Confesso que pensei muito sobre o título acima desta crítica. Afinal, parece uma contradição: como uma produção é cru e poética? Como levar a realidade fria e grosseira da vida enquanto também faz arte, metáforas, poesia? Parece realmente algo difícil, quiçá impossível. Mas este longa-metragem, Apenas Mortais, consegue acertar em cheio ao misturar esses dois tons.
Para isso, o diretor Liu Ze se vale de uma triste história familiar. De um lado, a jovem Xian Tian, que acaba de terminar um relacionamento. De outro, seus pais. Ele está entrando em um estágio avançado de Mal de Alzheimer. Começa a se perder, a não saber mais a identidade da filha e a se comportar como criança. Como Xian Tian pode ajudar a cuidar dele nesse momento?
A partir daí, Liu Ze começa a mostrar essa rotina complicada, cheia de desafios, em que familiares precisam lidar com o "sumiço" da mente de seu pai. É um estilo de filme que foge do tom "oscarizável" de Para Sempre Alice, que cai fora das armadilhas de gênero de filmes como Nebraska e, ainda, não cai nos braços da melancolia sombria de dramas europeus, como Amor.

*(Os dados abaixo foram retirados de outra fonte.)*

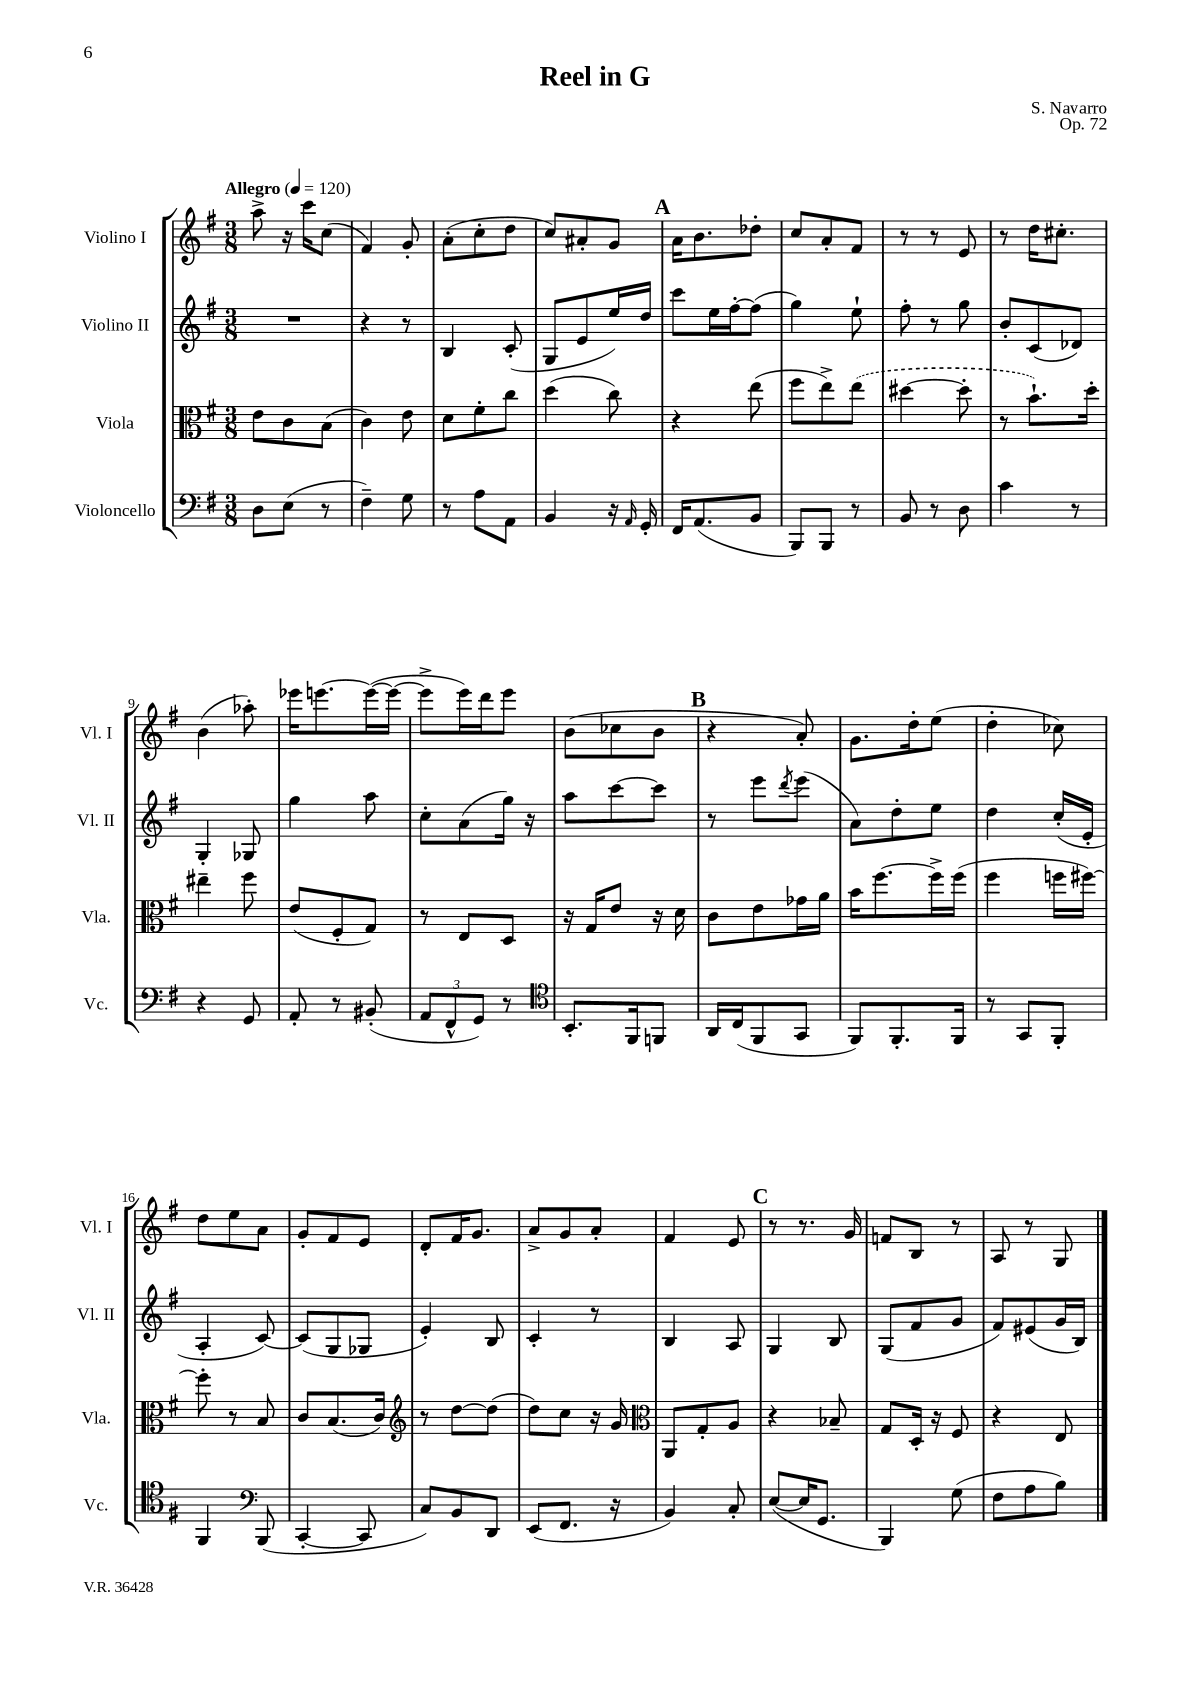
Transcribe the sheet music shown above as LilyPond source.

\header { title = "Reel in G" composer = "S. Navarro" opus = "Op. 72" }
<<
\new StaffGroup <<
\new Staff = "s0" \with { instrumentName = "Violino I" shortInstrumentName = "Vl. I" } {
    \clef treble \key g \major \numericTimeSignature \time 3/8 \tempo "Allegro" 4 = 120
    a''8-> r16 c'''16 c''8( |
    fis'4) g'8-. |
    a'8-.( c''8-. d''8 |
    c''8) ais'8-. g'8 |
    \mark \markup { \bold "A" } a'16 b'8. des''8-. |
    c''8 a'8-. fis'8 |
    r8 r8 e'8 |
    r8 d''16 cis''8.-. |
    b'4( aes''8-.) |
    ees'''16 e'''8.~ e'''16~( e'''16~ |
    e'''8-> e'''16) d'''16 e'''8 |
    b'8( ces''8 b'8 |
    \mark \markup { \bold "B" } r4 a'8-.) |
    g'8. d''16-. e''8( |
    d''4-. ces''8) |
    d''8 e''8 a'8 |
    g'8-. fis'8 e'8 |
    d'8-. fis'16 g'8. |
    a'8-> g'8 a'8-. |
    fis'4 e'8 |
    \mark \markup { \bold "C" } r8 r8. g'16 |
    f'8 b8 r8 |
    a8 r8 g8 \bar "|." |
}
\new Staff = "s1" \with { instrumentName = "Violino II" shortInstrumentName = "Vl. II" } {
    \clef treble \key g \major \numericTimeSignature \time 3/8
    R4. |
    r4 r8 |
    b4 c'8-.( |
    g8 e'8 e''16) d''16 |
    \mark \markup { \bold "A" } c'''8 e''16 fis''16~-. fis''8( |
    g''4) e''8-! |
    fis''8-. r8 g''8 |
    b'8-. c'8( des'8) |
    g4-. ges8 |
    g''4 a''8 |
    c''8-. a'8( g''16) r16 |
    a''8 c'''8~ c'''8 |
    \mark \markup { \bold "B" } r8 e'''8 \acciaccatura { d'''8 } e'''8( |
    a'8) d''8-. e''8 |
    d''4 c''16-.( e'16-. |
    a4-. c'8~) |
    c'8( g8 ges8 |
    e'4-.) b8 |
    c'4-. r8 |
    b4 a8 |
    \mark \markup { \bold "C" } g4 b8 |
    g8( fis'8 g'8 |
    fis'8) eis'8( g'16 b16) \bar "|." |
}
\new Staff = "s2" \with { instrumentName = "Viola" shortInstrumentName = "Vla." } {
    \clef alto \key g \major \numericTimeSignature \time 3/8
    e'8 c'8 b8( |
    c'4) e'8 |
    d'8 fis'8-. c''8 |
    d''4( c''8) |
    \mark \markup { \bold "A" } r4 e''8( |
    fis''8 e''8->) \once \slurDashed e''8( |
    dis''4~ dis''8-. |
    r8 b'8.-!) d''16-. |
    eis''4-- fis''8 |
    e'8( fis8-. g8) |
    r8 e8 d8 |
    r16 g16 e'8 r16 d'16 |
    \mark \markup { \bold "B" } c'8 e'8 ges'16 a'16 |
    b'16 fis''8.~ fis''16-> fis''16( |
    fis''4 f''16 fis''16~) |
    fis''8-. r8 b8 |
    c'8 b8.( c'16) |
    \clef treble r8 d''8~ d''8( |
    d''8) c''8 r16 g'16 |
    \clef alto a,8 g8-. a8 |
    \mark \markup { \bold "C" } r4 bes8-- |
    g8 d16-. r16 fis8 |
    r4 e8 \bar "|." |
}
\new Staff = "s3" \with { instrumentName = "Violoncello" shortInstrumentName = "Vc." } {
    \clef bass \key g \major \numericTimeSignature \time 3/8
    d8 e8( r8 |
    fis4--) g8 |
    r8 a8 a,8 |
    b,4 r16 \grace { a,16 } g,16-. |
    \mark \markup { \bold "A" } fis,16 a,8.( b,8 |
    b,,8) b,,8 r8 |
    b,8 r8 d8 |
    c'4 r8 |
    r4 g,8 |
    a,8-. r8 bis,8-.( |
    \tuplet 3/2 { a,8 fis,8-^ g,8) } r8 |
    \clef tenor b,8.-. fis,16 f,8 |
    \mark \markup { \bold "B" } a,16 c16( fis,8 g,8 |
    fis,8) fis,8.-. fis,16 |
    r8 g,8 fis,8-. |
    fis,4 \clef bass b,,8( |
    c,4~-. c,8 |
    c8) b,8 d,8 |
    e,8( fis,8. r16 |
    b,4) c8-. |
    \mark \markup { \bold "C" } e8~( e16 g,8. |
    b,,4) g8( |
    fis8 a8 b8) \bar "|." |
}
>>
>>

Algumas questões ficam sobrando na história (principalmente envolvendo a relação com Xian Tian) e pontos culturais acabam criando estranheza, como as relações familiares. Isso, de alguma forma, é uma inflexão na produção e deve afastar alguns públicos não acostumados com a frieza de algumas relações nessa hierarquia bem definida que a sociedade chinesa.
E a poesia visual e narrativa que chega no final, de maneira tão inesperada e inspirada, é uma surpresa muito bem vinda. Traz o frescor necessário pra trama, que sai dessa crueza que deixa tudo tão árido durante o mergulho na narrativa. É um bom filme, coeso e inteligente, que sabe como abordar o Mal de Alzheimer de maneira respeitosa e delicada, sem se furtar de detalhes.